§ **Work required**: Nothing but the lines holding the string "subtitle" should appear in the answer. Copy them from the entries.

Document layout analysis data:
.....

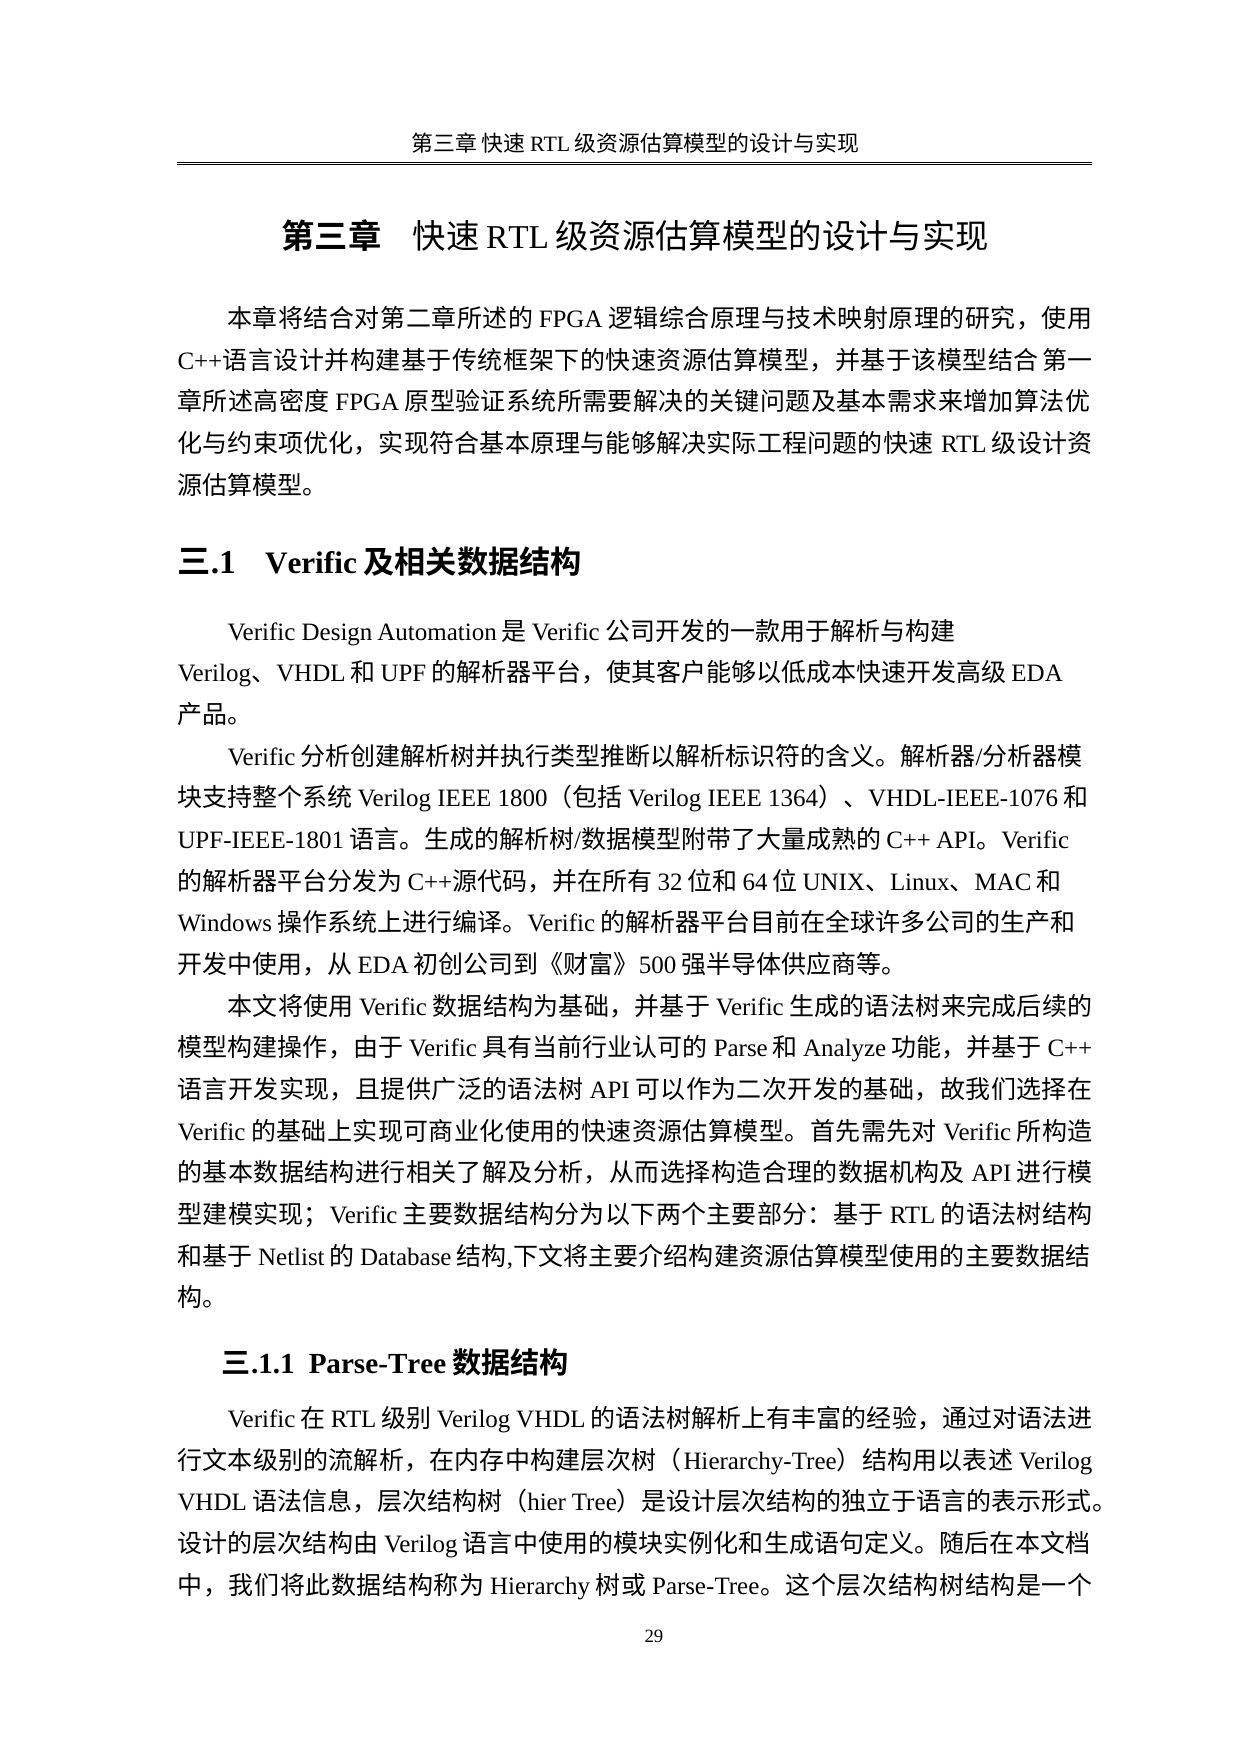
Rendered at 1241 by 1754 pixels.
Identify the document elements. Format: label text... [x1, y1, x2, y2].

text Verific分析创建解析树并执行类型推断以解析标识符的含义。解析器/分析器模块支持整个系统Verilog IEEE 1800（包括Verilog IEEE 1364）、VHDL-IEEE-1076和UPF-IEEE-1801语言。生成的解析树/数据模型附带了大量成熟的C++ API。Verific的解析器平台分发为C++源代码，并在所有32位和64位UNIX、Linux、MAC和Windows操作系统上进行编译。Verific的解析器平台目前在全球许多公司的生产和开发中使用，从EDA初创公司到《财富》500强半导体供应商等。 [177, 732, 1092, 982]
text 本文将使用Verific数据结构为基础，并基于Verific生成的语法树来完成后续的模型构建操作，由于Verific具有当前行业认可的Parse和Analyze功能，并基于C++语言开发实现，且提供广泛的语法树API可以作为二次开发的基础，故我们选择在Verific的基础上实现可商业化使用的快速资源估算模型。首先需先对Verific所构造的基本数据结构进行相关了解及分析，从而选择构造合理的数据机构及API进行模型建模实现；Verific主要数据结构分为以下两个主要部分：基于RTL的语法树结构和基于Netlist的Database结构,下文将主要介绍构建资源估算模型使用的主要数据结构。 [177, 982, 1092, 1315]
subtitle Parse-Tree数据结构 [222, 1340, 1092, 1382]
subtitle 快速RTL级资源估算模型的设计与实现 [177, 215, 1092, 257]
text Verific Design Automation是Verific公司开发的一款用于解析与构建Verilog、VHDL和UPF的解析器平台，使其客户能够以低成本快速开发高级EDA产品。 [177, 607, 1092, 732]
subtitle Verific及相关数据结构 [177, 540, 1092, 582]
text 本章将结合对第二章所述的FPGA逻辑综合原理与技术映射原理的研究，使用C++语言设计并构建基于传统框架下的快速资源估算模型，并基于该模型结合第一章所述高密度FPGA原型验证系统所需要解决的关键问题及基本需求来增加算法优化与约束项优化，实现符合基本原理与能够解决实际工程问题的快速RTL级设计资源估算模型。 [177, 294, 1092, 502]
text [177, 1394, 1092, 1602]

.....

§ **Result of the task**:
subtitle Parse-Tree数据结构 [222, 1340, 1092, 1382]
subtitle 快速RTL级资源估算模型的设计与实现 [177, 215, 1092, 257]
subtitle Verific及相关数据结构 [177, 540, 1092, 582]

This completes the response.